The ‘Golden Eagle Nugget’ is an interesting replica of a famous discovery and it can be found at the side of the Coolgardie-Esperance Highway in the now mostly abandoned town of Widgiemooltha, Western Australia. On January 15, 1931, a local 16-year-old named Jimmy Larcombe was working on his father’s field when he struck gold with his pick. What was found was an incredible nugget that measured 66 centimeters long, 29 centimeters tall, and 6.4 centimeters thick—the largest ever found in Western Australia.

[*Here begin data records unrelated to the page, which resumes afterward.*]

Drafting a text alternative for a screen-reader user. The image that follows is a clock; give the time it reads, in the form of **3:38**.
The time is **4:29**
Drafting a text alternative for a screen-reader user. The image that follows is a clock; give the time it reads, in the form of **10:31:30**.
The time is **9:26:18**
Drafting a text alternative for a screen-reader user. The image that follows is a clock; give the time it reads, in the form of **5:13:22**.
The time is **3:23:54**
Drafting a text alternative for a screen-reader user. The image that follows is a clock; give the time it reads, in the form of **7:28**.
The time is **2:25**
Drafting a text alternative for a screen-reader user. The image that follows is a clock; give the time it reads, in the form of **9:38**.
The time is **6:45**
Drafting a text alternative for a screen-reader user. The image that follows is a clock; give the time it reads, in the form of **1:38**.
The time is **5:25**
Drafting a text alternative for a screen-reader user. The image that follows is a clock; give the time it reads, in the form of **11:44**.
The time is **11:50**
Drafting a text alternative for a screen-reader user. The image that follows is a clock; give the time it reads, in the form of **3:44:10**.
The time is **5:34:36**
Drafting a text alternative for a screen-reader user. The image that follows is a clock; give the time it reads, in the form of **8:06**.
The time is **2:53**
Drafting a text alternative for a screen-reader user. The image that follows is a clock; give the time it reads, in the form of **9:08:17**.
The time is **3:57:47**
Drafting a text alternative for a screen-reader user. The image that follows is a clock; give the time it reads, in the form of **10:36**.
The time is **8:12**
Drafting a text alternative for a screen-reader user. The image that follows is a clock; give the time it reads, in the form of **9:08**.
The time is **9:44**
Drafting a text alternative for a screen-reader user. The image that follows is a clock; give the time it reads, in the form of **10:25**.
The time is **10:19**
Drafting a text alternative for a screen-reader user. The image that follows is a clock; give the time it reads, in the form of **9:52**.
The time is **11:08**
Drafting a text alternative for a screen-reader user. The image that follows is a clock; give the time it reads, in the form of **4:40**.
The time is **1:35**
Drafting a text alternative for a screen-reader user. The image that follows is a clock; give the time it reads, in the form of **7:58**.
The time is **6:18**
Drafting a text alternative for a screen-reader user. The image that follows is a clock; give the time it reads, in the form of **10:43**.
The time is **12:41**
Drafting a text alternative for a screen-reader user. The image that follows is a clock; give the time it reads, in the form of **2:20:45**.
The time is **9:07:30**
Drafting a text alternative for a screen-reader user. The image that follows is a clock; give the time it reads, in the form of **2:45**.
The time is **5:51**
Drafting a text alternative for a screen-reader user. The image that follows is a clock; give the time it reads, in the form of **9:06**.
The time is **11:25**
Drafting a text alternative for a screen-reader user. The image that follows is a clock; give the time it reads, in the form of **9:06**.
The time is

The discovery of this lucrative find, later named the Golden Eagle Nugget, sparked a gold rush mostly to the locality of Larkinville. Around this time there was an economic depression in the area and the discovery brought great investment and migration of those in search of a similarly lucrative find. The hunt for gold continued for many years and in the 1960s there was a similar boom for nickel mining.
The Golden Eagle was given its name due to its rough resemblance to the iconic bird, with the diameter said to represent large outspread wings. It was sold to the Australian State Government for £5,438 and melted down to raise vital funds for the state. The model of this famous find was made at a scale of 4.7:1, and can be found on the grounds of the Widgiemooltha Tavern & Roadhouse, where the fascinating story of the gold mining history is told.
Know Before You Go
There is an area for parking at the Widgiemooltha Tavern & Roadhouse. The Widgiemooltha Golden Eagle Nugget can be found at the front of the shop.